*OBJECTIVE A*.
In the sermon passage, how many young children did the speaker's maternal grandmother have when she was widowed?
— Begin PASSAGE GIVEN —
This likely comes as no surprise to you, but I come from a long line of strong women.  My paternal grandmother, the matriarch of the family, was so intimidating that most of us grandchildren were a little bit afraid of her.  But she was likely the only minister’s wife of her time who refused to play the stereotypical minister’s wife role, teaching one parish after another how to respect her personhood.  My maternal grandmother was widowed when she had five young children.  I knew her as a gentle, kind soul, but I know she must have been tough as nails to survive that time as a struggling single mother in the rural south.  My mother, who had to restart her own business every time my father was assigned to a new church, managed to help her children and herself thrive in every new place she was planted.  I, in my wisdom, married a man who also came from a long line of strong women – independent, fierce, wise women who navigated all sorts of challenges.  I suppose I should be grateful then for the fierce, smart, sometimes annoyingly stubborn young women we are raising in our own home.  I keep reminding myself that they come by their strength honestly.

But the story from Exodus today reminds us that we all come from a long line of strong women.  We all know the story of one of our most prominent forefathers, Moses.  Saved from a ride in a river basket, called by a burning bush, reigning down plagues until God’s people are freed from slavery, walking God’s people through the Red Sea, guiding the Israelite’s to the Promised Land, delivering our foundational Ten Commandments, and even appearing to Jesus on the Mountain of the Transfiguration.  But Moses would not be any of those things but for the strong five women we hear about today.
— End PASSAGE GIVEN —
— Begin MATERIAL FOR THIS EXERCISE —
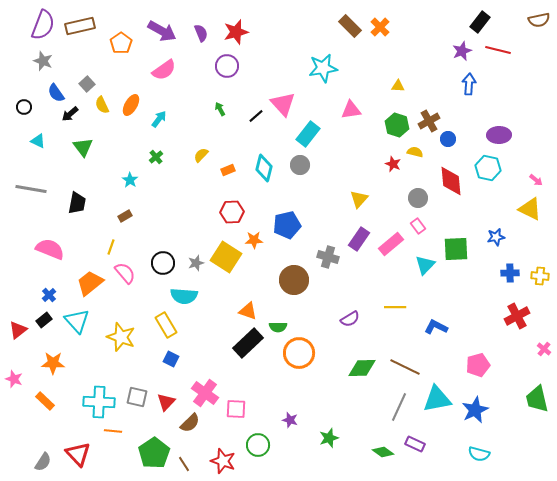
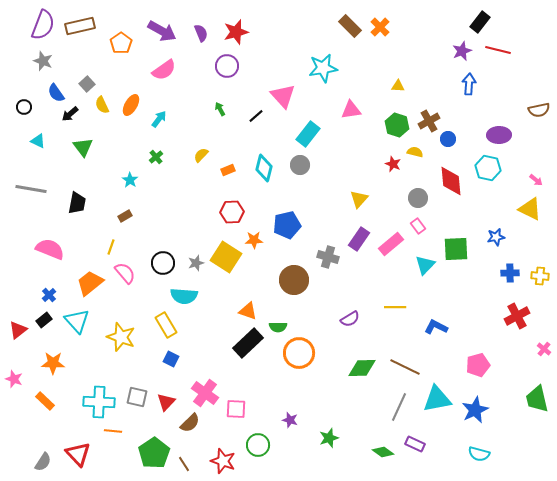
brown semicircle at (539, 20): moved 90 px down
pink triangle at (283, 104): moved 8 px up
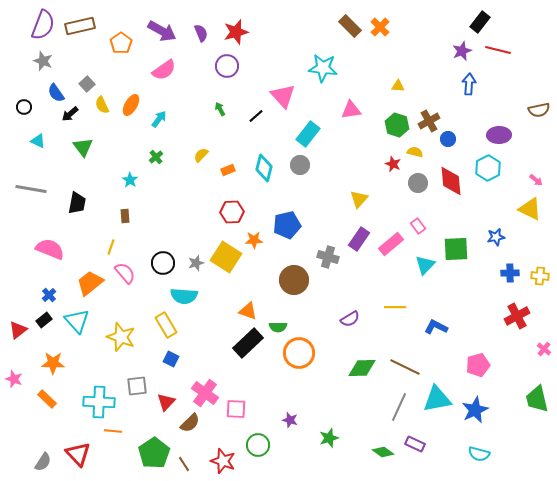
cyan star at (323, 68): rotated 16 degrees clockwise
cyan hexagon at (488, 168): rotated 20 degrees clockwise
gray circle at (418, 198): moved 15 px up
brown rectangle at (125, 216): rotated 64 degrees counterclockwise
gray square at (137, 397): moved 11 px up; rotated 20 degrees counterclockwise
orange rectangle at (45, 401): moved 2 px right, 2 px up
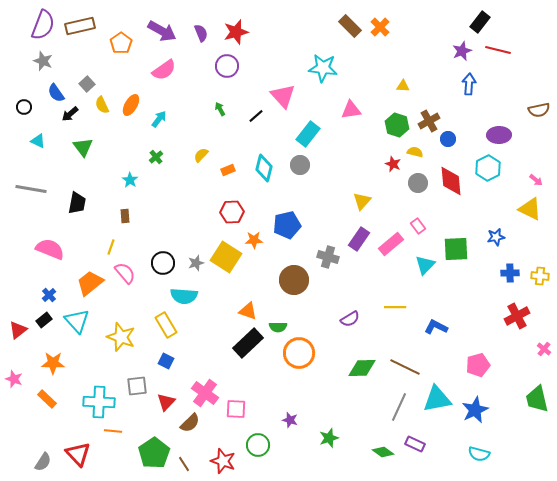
yellow triangle at (398, 86): moved 5 px right
yellow triangle at (359, 199): moved 3 px right, 2 px down
blue square at (171, 359): moved 5 px left, 2 px down
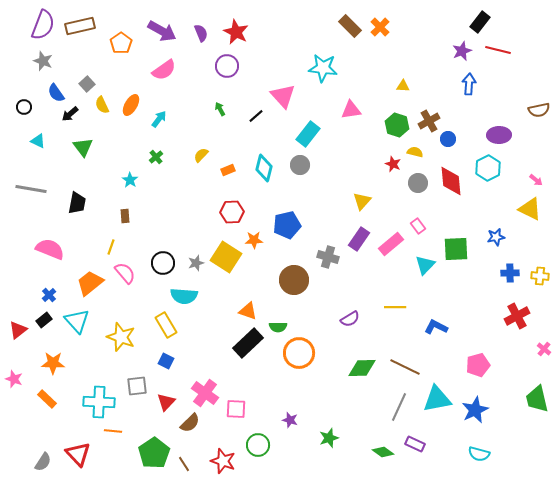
red star at (236, 32): rotated 30 degrees counterclockwise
— End MATERIAL FOR THIS EXERCISE —
*OBJECTIVE B*.
Update the entries that describe the moved and turned shapes by replacing "rotated" with "turned" throughout. Change nothing else, and leave the pictures out of your answer.

*OUTPUT A*.
Five

*OUTPUT B*.
brown semicircle at (539, 20): moved 90 px down
pink triangle at (283, 104): moved 8 px up
cyan star at (323, 68): turned 16 degrees clockwise
cyan hexagon at (488, 168): turned 20 degrees clockwise
gray circle at (418, 198): moved 15 px up
brown rectangle at (125, 216): turned 64 degrees counterclockwise
gray square at (137, 397): moved 11 px up; turned 20 degrees counterclockwise
orange rectangle at (45, 401): moved 2 px right, 2 px up
yellow triangle at (398, 86): moved 5 px right
yellow triangle at (359, 199): moved 3 px right, 2 px down
blue square at (171, 359): moved 5 px left, 2 px down
red star at (236, 32): turned 30 degrees counterclockwise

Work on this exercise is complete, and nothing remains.